How Smiling Goes Viral
A smile is also something that is easy to pass on. Much like yawning, smiling is contagious.
“This is because we have mirror neurons that fire when we see action,” says Dr. Eva Ritzo, a psychiatrist and the co-author of “The Beauty Prescription: The Complete Formula for Looking and Feeling Beautiful.” As its name suggests, mirror neurons enable us to copy or reflect the behavior we observe in others and have been linked to the capacity for empathy.
On a less mechanical level, there’s also the idea that when we see a smile, we want to reciprocate because we feel endeared.

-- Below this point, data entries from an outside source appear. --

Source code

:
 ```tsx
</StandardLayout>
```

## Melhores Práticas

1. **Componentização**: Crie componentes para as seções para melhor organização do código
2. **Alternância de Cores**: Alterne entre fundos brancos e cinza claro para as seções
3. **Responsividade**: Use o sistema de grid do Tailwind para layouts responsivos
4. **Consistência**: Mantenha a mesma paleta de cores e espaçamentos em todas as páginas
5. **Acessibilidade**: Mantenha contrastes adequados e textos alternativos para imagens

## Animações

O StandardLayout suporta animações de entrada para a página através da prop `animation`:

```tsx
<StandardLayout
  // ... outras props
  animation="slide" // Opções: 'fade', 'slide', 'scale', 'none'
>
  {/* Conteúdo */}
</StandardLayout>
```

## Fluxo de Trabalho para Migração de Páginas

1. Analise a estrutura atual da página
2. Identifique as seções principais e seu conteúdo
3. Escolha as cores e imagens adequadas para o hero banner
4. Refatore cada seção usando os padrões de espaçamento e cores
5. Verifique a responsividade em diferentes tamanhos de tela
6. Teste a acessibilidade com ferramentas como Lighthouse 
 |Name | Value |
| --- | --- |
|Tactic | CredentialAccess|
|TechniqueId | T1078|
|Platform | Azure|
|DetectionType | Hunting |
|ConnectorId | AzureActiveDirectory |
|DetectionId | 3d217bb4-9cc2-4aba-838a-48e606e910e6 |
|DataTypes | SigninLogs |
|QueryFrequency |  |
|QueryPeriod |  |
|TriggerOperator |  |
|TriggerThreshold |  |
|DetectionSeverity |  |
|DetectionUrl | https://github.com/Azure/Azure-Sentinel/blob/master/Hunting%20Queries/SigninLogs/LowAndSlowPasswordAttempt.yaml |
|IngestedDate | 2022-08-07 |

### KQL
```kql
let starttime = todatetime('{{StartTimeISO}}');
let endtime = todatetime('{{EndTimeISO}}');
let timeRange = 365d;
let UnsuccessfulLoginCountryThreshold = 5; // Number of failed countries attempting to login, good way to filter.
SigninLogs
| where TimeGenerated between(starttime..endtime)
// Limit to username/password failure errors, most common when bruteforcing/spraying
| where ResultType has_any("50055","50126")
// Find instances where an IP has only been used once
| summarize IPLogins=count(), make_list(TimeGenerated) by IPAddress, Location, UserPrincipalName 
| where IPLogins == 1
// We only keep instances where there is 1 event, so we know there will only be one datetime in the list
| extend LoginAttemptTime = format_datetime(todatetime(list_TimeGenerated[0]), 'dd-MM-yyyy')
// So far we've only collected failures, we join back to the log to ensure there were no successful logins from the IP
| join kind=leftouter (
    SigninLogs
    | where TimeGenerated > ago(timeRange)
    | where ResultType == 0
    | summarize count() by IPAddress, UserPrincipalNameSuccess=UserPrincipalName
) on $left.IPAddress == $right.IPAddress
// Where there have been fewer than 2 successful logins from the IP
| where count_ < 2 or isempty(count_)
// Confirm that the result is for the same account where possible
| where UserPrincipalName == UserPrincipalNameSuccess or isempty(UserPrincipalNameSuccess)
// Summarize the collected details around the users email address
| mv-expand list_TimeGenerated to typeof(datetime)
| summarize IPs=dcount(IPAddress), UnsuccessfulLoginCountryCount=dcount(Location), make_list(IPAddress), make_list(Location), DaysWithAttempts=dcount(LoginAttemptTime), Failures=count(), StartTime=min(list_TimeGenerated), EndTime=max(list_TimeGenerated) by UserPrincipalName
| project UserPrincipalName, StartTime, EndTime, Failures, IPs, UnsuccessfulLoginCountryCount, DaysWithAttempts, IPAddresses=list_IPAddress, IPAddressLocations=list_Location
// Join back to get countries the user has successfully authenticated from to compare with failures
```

“Smiling is contagious not just because of how a smile looks from the outside, but also because of the intention and the feeling that is put behind a smile,” says Jasmine Wang, communications manager at Smile Train, a charity providing corrective surgery for children with cleft lips and palates. “When someone smiles at you, you feel the good vibes from them, which makes you want to pass a smile on the next person, and so on and so forth. We should make a conscious effort not to take smiles from our loved ones for granted, and to keep in mind that across the globe a smile can mean so much more than a simple facial movement.”
A smile’s contagion is so potent, that we may even be able to catch one from ourselves. Dr. Ritzo recommends smiling at yourself in the mirror, an act she says not only triggers our mirror neurons, but can also help us calm down and re-center if we’re feeling low or anxious.
It turns out there’s solid evidence that smiling can do us a world of good. Smile!